The Masculine Side of Feminism

When most people hear the word “feminist,” the first thing that comes to their mind is probably something like, “a bunch of man-haters screaming about women’s issues.” Either that or they just release a huge sigh at the sheer uttering of the word.

However, the fact is that feminism is not about hating men, and it is not just focused on issues that only affect women. Feminism is about dismantling the hatred of feminine qualities, and the acceptance of vulnerability in both men and women.

For example, we all know that violent crime can go both ways — women can be abusive toward men and other women just as much as men can. However, if we for example focus on the majority of sexual abuse cases — associated with violent males — the discussion is mainly about the abused and not the abuser. We hear about the woman first, and what she was wearing, as if the issues of gender have become a “women’s issue.” Somehow we forgot about the men. What we have failed to do, and what we should do, is focus on the abuser, not the victim.

When we then finally do bring our perpetrators to justice, we act as if this is an individual problem — that the rapist, the attacker or the abuser is some kind of an anomaly, instead of looking at the bigger picture. This is a much bigger problem. Abusive men don’t just appear out of nowhere; they are our sons, brothers, and fathers, and they are being produced by our society and it’s easy to see how.

Look at the world of sports, or the structure of some of our families and our colleges. It is easy to see how boys learn from an early age that aggression is a positive trait to have as a male, as many of our sports encourage it, or how being a dominating male earns you the “head of the household” title in a family, while our mothers more often take care of the home. Look at every single film from our childhoods that has taught us that girls play princesses, often portrayed as vulnerable and dependent on males, and men often play the role of the savior, expressing minimal emotions. If men do show emotion, they are considered “wussies” or “wimps.”
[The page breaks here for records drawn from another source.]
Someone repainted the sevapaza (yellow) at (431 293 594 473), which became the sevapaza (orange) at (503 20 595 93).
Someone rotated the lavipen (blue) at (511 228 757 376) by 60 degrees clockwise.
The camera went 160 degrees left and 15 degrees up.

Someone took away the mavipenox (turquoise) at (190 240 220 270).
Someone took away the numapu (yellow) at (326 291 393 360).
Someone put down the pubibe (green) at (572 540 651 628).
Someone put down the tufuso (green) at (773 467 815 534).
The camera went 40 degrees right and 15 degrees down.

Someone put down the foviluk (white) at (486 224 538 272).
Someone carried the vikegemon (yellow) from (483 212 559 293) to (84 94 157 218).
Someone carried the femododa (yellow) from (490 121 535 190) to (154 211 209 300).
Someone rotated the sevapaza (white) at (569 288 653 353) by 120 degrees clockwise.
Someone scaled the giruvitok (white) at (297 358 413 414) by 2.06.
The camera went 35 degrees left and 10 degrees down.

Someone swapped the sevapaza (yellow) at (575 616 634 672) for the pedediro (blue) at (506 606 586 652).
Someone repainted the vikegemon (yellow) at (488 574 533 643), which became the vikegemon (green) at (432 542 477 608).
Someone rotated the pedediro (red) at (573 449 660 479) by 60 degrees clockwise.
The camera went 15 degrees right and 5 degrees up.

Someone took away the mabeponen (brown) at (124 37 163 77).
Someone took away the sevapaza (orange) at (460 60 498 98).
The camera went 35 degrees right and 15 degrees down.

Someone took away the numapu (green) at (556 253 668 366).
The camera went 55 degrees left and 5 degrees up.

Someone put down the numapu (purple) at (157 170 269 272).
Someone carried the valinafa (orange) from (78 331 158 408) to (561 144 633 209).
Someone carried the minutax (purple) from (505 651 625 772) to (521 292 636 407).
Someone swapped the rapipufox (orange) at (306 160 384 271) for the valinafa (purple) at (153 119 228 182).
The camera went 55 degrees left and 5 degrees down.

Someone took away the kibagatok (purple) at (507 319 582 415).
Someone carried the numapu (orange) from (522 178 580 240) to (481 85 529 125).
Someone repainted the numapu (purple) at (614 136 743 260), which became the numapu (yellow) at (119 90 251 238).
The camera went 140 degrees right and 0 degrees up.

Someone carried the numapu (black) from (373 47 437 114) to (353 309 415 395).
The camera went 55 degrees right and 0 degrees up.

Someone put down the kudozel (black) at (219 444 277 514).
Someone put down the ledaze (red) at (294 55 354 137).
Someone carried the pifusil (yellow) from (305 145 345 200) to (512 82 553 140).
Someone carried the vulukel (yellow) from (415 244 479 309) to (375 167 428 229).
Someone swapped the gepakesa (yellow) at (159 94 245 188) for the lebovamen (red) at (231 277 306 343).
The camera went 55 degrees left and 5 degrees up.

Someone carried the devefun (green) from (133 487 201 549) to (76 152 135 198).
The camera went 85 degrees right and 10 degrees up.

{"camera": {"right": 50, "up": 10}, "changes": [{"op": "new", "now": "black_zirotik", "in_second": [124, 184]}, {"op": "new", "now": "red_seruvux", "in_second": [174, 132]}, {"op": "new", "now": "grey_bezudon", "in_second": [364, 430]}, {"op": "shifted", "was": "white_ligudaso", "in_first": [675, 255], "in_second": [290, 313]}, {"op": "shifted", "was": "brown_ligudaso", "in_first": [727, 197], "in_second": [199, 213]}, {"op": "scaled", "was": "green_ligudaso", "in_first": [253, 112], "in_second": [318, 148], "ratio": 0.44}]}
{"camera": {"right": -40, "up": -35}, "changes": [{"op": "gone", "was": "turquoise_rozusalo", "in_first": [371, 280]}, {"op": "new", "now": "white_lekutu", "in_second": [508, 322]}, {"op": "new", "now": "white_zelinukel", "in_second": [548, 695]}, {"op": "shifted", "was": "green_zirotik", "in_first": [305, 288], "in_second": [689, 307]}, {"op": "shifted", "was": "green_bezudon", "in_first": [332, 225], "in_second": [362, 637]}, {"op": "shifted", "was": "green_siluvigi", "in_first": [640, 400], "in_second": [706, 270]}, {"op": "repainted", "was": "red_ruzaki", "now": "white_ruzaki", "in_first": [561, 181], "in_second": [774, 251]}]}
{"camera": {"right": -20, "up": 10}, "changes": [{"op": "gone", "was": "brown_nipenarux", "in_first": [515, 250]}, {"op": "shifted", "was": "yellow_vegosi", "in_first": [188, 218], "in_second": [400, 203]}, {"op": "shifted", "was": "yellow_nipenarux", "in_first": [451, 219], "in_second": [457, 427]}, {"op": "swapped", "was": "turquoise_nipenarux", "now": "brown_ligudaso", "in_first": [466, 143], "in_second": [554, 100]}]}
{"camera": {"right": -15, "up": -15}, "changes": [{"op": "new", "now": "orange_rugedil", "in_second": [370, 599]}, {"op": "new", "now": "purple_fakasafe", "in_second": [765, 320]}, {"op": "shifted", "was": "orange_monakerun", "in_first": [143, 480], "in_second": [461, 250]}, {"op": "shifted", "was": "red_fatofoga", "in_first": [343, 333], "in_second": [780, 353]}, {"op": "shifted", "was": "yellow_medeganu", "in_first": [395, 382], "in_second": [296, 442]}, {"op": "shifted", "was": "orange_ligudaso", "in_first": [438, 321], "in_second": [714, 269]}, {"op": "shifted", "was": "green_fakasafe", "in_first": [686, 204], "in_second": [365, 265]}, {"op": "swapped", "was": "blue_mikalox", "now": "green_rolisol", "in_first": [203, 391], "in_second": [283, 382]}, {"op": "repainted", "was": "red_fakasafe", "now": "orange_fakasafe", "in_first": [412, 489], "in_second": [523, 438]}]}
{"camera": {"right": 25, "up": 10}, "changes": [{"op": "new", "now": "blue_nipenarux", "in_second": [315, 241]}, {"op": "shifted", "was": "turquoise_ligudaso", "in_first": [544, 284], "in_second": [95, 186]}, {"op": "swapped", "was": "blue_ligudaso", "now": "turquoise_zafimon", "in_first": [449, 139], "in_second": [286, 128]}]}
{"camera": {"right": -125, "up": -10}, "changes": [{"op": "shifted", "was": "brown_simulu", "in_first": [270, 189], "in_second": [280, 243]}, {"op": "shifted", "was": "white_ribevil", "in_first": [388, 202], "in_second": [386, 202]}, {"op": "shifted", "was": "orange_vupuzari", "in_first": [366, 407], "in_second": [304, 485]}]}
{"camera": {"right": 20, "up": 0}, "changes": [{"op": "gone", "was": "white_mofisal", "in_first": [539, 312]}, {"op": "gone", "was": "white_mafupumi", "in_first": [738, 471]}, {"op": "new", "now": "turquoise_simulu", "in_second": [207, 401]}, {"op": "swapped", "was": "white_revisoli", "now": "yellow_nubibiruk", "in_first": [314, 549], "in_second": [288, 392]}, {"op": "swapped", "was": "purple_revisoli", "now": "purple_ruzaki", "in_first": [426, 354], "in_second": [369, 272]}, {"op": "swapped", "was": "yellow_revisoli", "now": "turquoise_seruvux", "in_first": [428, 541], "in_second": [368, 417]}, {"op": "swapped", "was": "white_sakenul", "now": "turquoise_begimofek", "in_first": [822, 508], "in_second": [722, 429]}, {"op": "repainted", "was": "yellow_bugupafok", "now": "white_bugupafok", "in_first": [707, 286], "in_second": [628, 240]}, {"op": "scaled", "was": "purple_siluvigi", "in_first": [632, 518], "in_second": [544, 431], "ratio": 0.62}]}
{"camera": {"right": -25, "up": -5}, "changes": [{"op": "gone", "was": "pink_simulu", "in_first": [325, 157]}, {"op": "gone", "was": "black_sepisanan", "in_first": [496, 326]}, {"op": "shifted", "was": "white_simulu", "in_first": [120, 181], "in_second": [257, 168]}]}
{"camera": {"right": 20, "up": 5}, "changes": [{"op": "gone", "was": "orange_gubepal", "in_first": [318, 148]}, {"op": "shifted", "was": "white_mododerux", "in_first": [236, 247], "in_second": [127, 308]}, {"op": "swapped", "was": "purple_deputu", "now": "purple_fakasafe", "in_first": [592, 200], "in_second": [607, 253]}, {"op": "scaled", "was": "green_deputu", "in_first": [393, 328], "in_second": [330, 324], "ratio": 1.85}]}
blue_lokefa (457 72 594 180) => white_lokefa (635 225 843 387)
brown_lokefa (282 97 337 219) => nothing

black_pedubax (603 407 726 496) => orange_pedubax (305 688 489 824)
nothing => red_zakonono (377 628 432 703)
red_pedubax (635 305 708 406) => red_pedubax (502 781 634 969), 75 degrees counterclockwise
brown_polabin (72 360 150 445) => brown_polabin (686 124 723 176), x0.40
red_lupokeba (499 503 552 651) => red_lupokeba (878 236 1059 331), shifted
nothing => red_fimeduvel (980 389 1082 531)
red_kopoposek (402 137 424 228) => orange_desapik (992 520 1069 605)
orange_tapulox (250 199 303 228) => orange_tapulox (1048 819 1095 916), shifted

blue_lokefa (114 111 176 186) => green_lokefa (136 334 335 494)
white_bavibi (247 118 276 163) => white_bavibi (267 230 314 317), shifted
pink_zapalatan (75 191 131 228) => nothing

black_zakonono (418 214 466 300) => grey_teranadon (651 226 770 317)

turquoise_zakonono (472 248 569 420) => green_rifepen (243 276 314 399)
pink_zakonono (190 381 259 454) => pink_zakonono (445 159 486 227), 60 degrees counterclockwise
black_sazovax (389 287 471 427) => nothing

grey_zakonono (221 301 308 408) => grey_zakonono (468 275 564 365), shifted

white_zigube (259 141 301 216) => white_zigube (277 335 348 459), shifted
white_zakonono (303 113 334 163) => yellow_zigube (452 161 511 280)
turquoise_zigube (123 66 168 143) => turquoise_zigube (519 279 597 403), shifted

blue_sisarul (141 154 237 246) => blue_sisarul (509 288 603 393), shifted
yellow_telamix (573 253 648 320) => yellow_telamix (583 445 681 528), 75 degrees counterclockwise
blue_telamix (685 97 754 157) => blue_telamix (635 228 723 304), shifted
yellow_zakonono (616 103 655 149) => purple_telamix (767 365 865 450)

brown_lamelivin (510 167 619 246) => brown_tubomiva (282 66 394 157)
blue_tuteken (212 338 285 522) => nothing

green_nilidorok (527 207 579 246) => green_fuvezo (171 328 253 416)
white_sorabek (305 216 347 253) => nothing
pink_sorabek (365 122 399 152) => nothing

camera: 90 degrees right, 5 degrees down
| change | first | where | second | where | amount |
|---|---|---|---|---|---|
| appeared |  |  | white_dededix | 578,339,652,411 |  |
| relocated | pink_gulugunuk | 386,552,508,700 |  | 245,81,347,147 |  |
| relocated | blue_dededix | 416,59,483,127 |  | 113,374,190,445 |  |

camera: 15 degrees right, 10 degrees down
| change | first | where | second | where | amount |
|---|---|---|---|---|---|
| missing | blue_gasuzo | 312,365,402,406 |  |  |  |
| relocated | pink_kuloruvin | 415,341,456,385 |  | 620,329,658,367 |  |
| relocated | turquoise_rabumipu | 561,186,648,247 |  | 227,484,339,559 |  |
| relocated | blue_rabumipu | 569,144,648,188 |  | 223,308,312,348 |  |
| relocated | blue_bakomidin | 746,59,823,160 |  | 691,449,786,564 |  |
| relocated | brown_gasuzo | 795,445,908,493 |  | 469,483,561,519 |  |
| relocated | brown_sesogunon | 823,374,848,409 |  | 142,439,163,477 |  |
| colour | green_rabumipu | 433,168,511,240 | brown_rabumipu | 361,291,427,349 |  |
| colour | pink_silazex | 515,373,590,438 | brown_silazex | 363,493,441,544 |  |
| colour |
That’s where feminism comes in. Many people still see the movement as empowering for women only. However, feminism actually shifts our focus from women to men, by demanding equality for all.

In 1976, in the case Craig v. Boren, the U.S. Supreme Court ruled that it was unconstitutional to treat women differently from men under the law. The case was about the drinking age policy in Oklahoma that allowed women to drink at the age of 18 and men at the age of 21. The law had suggested that men were more aggressive and irresponsible by nature, hence the higher drinking age. It’s termination was a win for feminists because it furthered gender equality by dismissing the idea that men are fundamentally more hostile than women.

Feminist activists have also helped change the definition of rape. Up until 2012, the FBI’s definition of rape was “the carnal knowledge of a female, forcibly and against her will”. Thanks to the “Rape IS Rape” campaign by the Feminist Majority Foundation, they successfully changed that definition to include all forms of penetration in the FBI’s Uniform Crime Report, thus protecting men as well. These laws against sexual violence have also brought attention and justice to males who are sexually abused in prisons in the U.S. every year.

The most prominent fact of all however must be the general equal treatment of men and women in many aspects of life. Feminism includes everyone. It has helped break occupational stereotypes such as nurses and teachers being female or pilots and doctors being male. It has helped draw attention to the importance of men and women’s reproductive health, with much support from organizations like Planned Parenthood. This includes the testing and treating of HIV and other sexually transmitted diseases, both of which are not limited to either gender.

Thanks to the Family and Medical Leave Act all workers are entitled to 12 weeks of unpaid leave within a 12-month period. This can be to take care of a loved one, including yourself, and allows men to spend more time with their children, which was a right they previously did not have. A request for leave could previously result in the termination of one’s job.

It is time we realize that gender equality is not a battle between the sexes. It sets men free from the stigmas of masculinity and the societal expectations for them. We need to be more supportive of the expression of femininity, and acknowledge the vulnerability and discrimination both genders face.

We should raise our boys and girls to believe that it is okay to show emotion, it is okay to care, it is okay if you want closeness and it is okay whether you want to play with dolls or trucks. Perhaps then we could raise our children to be humans, not genders.